*** Begin section ***
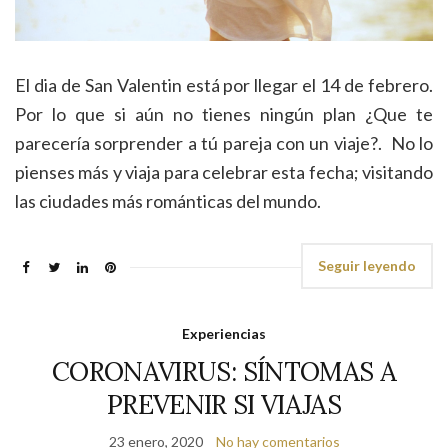
El dia de San Valentin está por llegar el 14 de febrero.
Por lo que si aún no tienes ningún plan ¿Que te
parecería sorprender a tú pareja con un viaje?. No lo
pienses más y viaja para celebrar esta fecha; visitando
las ciudades más románticas del mundo.
Seguir leyendo
Experiencias
CORONAVIRUS: SÍNTOMAS A
PREVENIR SI VIAJAS
23 enero, 2020
No hay comentarios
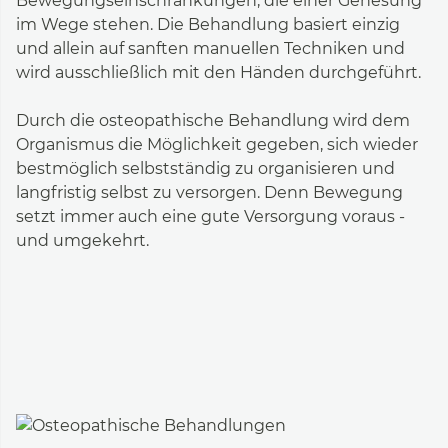
Bewegungseinschränkungen, die einer Genesung
im Wege stehen. Die Behandlung basiert einzig
und allein auf sanften manuellen Techniken und
wird ausschließlich mit den Händen durchgeführt.
Durch die osteopathische Behandlung wird dem
Organismus die Möglichkeit gegeben, sich wieder
bestmöglich selbstständig zu organisieren und
langfristig selbst zu versorgen. Denn Bewegung
setzt immer auch eine gute Versorgung voraus -
und umgekehrt.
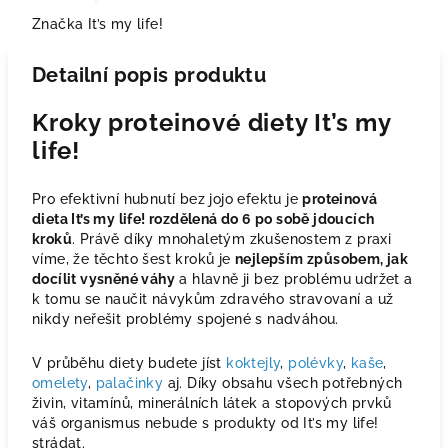
Značka
It’s my life!
Detailní popis produktu
Kroky proteinové diety It’s my
life!
Pro efektivní hubnutí bez jojo efektu je
proteinová
dieta It’s my life! rozdělená do 6 po sobě jdoucích
kroků
. Právě díky mnohaletým zkušenostem z praxi
víme, že těchto šest kroků je
nejlepším způsobem, jak
docílit vysněné váhy
a hlavně ji bez problému udržet a
k tomu se naučit návykům zdravého stravovaní a už
nikdy neřešit problémy spojené s nadváhou.
V průběhu diety budete jíst
koktejly
,
polévky
,
kaše
,
omelety
,
palačinky
aj. Díky obsahu všech potřebných
živin, vitamínů, minerálních látek a stopových prvků
váš organismus nebude s produkty od It’s my life!
strádat.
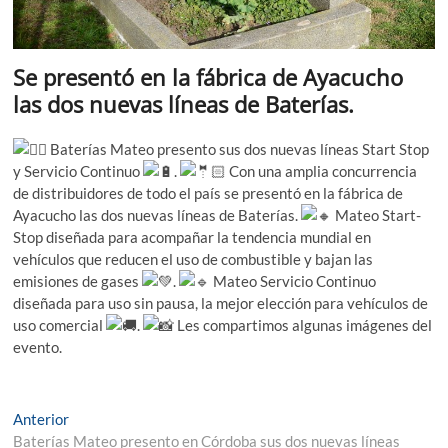
Se presentó en la fábrica de Ayacucho
las dos nuevas líneas de Baterías.
Baterías Mateo presento sus dos nuevas líneas Start Stop
y Servicio Continuo
.
Con una amplia concurrencia
de distribuidores de todo el país se presentó en la fábrica de
Ayacucho las dos nuevas líneas de Baterías.
Mateo Start-
Stop diseñada para acompañar la tendencia mundial en
vehículos que reducen el uso de combustible y bajan las
emisiones de gases
.
Mateo Servicio Continuo
diseñada para uso sin pausa, la mejor elección para vehículos de
uso comercial
.
Les compartimos algunas imágenes del
evento.
Navegación
Entrada
Anterior
anterior:
Baterías Mateo presento en Córdoba sus dos nuevas líneas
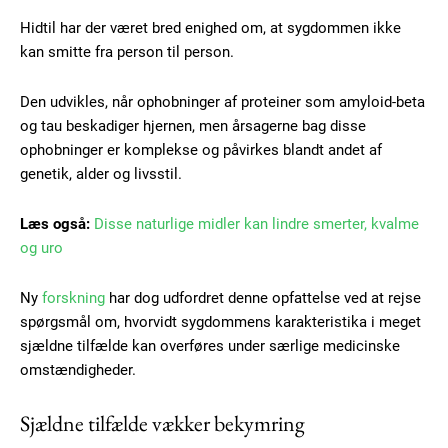
Hidtil har der været bred enighed om, at sygdommen ikke
kan smitte fra person til person.
Den udvikles, når ophobninger af proteiner som amyloid-beta
og tau beskadiger hjernen, men årsagerne bag disse
ophobninger er komplekse og påvirkes blandt andet af
genetik, alder og livsstil.
Læs også:
Disse naturlige midler kan lindre smerter, kvalme
og uro
Ny
forskning
har dog udfordret denne opfattelse ved at rejse
spørgsmål om, hvorvidt sygdommens karakteristika i meget
sjældne tilfælde kan overføres under særlige medicinske
omstændigheder.
Sjældne tilfælde vækker bekymring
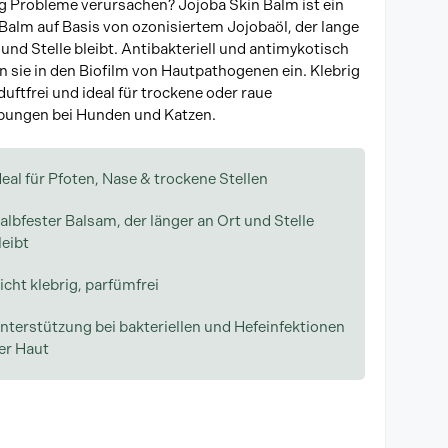
g Probleme verursachen? Jojoba Skin Balm ist ein
 Balm auf Basis von ozonisiertem Jojobaöl, der lange
 und Stelle bleibt. Antibakteriell und antimykotisch
n sie in den Biofilm von Hautpathogenen ein. Klebrig
duftfrei und ideal für trockene oder raue
ungen bei Hunden und Katzen.
deal für Pfoten, Nase & trockene Stellen
albfester Balsam, der länger an Ort und Stelle
leibt
icht klebrig, parfümfrei
nterstützung bei bakteriellen und Hefeinfektionen
er Haut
*** End section ***
• WHAT TO WORK ON
Could you set down the records above exactly, skipping any picture?

• ANSWER TO THE EXERCISE
El dia de San Valentin está por llegar el 14 de febrero.
Por lo que si aún no tienes ningún plan ¿Que te
parecería sorprender a tú pareja con un viaje?. No lo
pienses más y viaja para celebrar esta fecha; visitando
las ciudades más románticas del mundo.
Seguir leyendo
Experiencias
CORONAVIRUS: SÍNTOMAS A
PREVENIR SI VIAJAS
23 enero, 2020
No hay comentarios
Bewegungseinschränkungen, die einer Genesung
im Wege stehen. Die Behandlung basiert einzig
und allein auf sanften manuellen Techniken und
wird ausschließlich mit den Händen durchgeführt.
Durch die osteopathische Behandlung wird dem
Organismus die Möglichkeit gegeben, sich wieder
bestmöglich selbstständig zu organisieren und
langfristig selbst zu versorgen. Denn Bewegung
setzt immer auch eine gute Versorgung voraus -
und umgekehrt.
Značka
It’s my life!
Detailní popis produktu
Kroky proteinové diety It’s my
life!
Pro efektivní hubnutí bez jojo efektu je
proteinová
dieta It’s my life! rozdělená do 6 po sobě jdoucích
kroků
. Právě díky mnohaletým zkušenostem z praxi
víme, že těchto šest kroků je
nejlepším způsobem, jak
docílit vysněné váhy
a hlavně ji bez problému udržet a
k tomu se naučit návykům zdravého stravovaní a už
nikdy neřešit problémy spojené s nadváhou.
V průběhu diety budete jíst
koktejly
,
polévky
,
kaše
,
omelety
,
palačinky
aj. Díky obsahu všech potřebných
živin, vitamínů, minerálních látek a stopových prvků
váš organismus nebude s produkty od It’s my life!
strádat.
Se presentó en la fábrica de Ayacucho
las dos nuevas líneas de Baterías.
Baterías Mateo presento sus dos nuevas líneas Start Stop
y Servicio Continuo
.
Con una amplia concurrencia
de distribuidores de todo el país se presentó en la fábrica de
Ayacucho las dos nuevas líneas de Baterías.
Mateo Start-
Stop diseñada para acompañar la tendencia mundial en
vehículos que reducen el uso de combustible y bajan las
emisiones de gases
.
Mateo Servicio Continuo
diseñada para uso sin pausa, la mejor elección para vehículos de
uso comercial
.
Les compartimos algunas imágenes del
evento.
Navegación
Entrada
Anterior
anterior:
Baterías Mateo presento en Córdoba sus dos nuevas líneas
Hidtil har der været bred enighed om, at sygdommen ikke
kan smitte fra person til person.
Den udvikles, når ophobninger af proteiner som amyloid-beta
og tau beskadiger hjernen, men årsagerne bag disse
ophobninger er komplekse og påvirkes blandt andet af
genetik, alder og livsstil.
Læs også:
Disse naturlige midler kan lindre smerter, kvalme
og uro
Ny
forskning
har dog udfordret denne opfattelse ved at rejse
spørgsmål om, hvorvidt sygdommens karakteristika i meget
sjældne tilfælde kan overføres under særlige medicinske
omstændigheder.
Sjældne tilfælde vækker bekymring
g Probleme verursachen? Jojoba Skin Balm ist ein
 Balm auf Basis von ozonisiertem Jojobaöl, der lange
 und Stelle bleibt. Antibakteriell und antimykotisch
n sie in den Biofilm von Hautpathogenen ein. Klebrig
duftfrei und ideal für trockene oder raue
ungen bei Hunden und Katzen.
deal für Pfoten, Nase & trockene Stellen
albfester Balsam, der länger an Ort und Stelle
leibt
icht klebrig, parfümfrei
nterstützung bei bakteriellen und Hefeinfektionen
er Haut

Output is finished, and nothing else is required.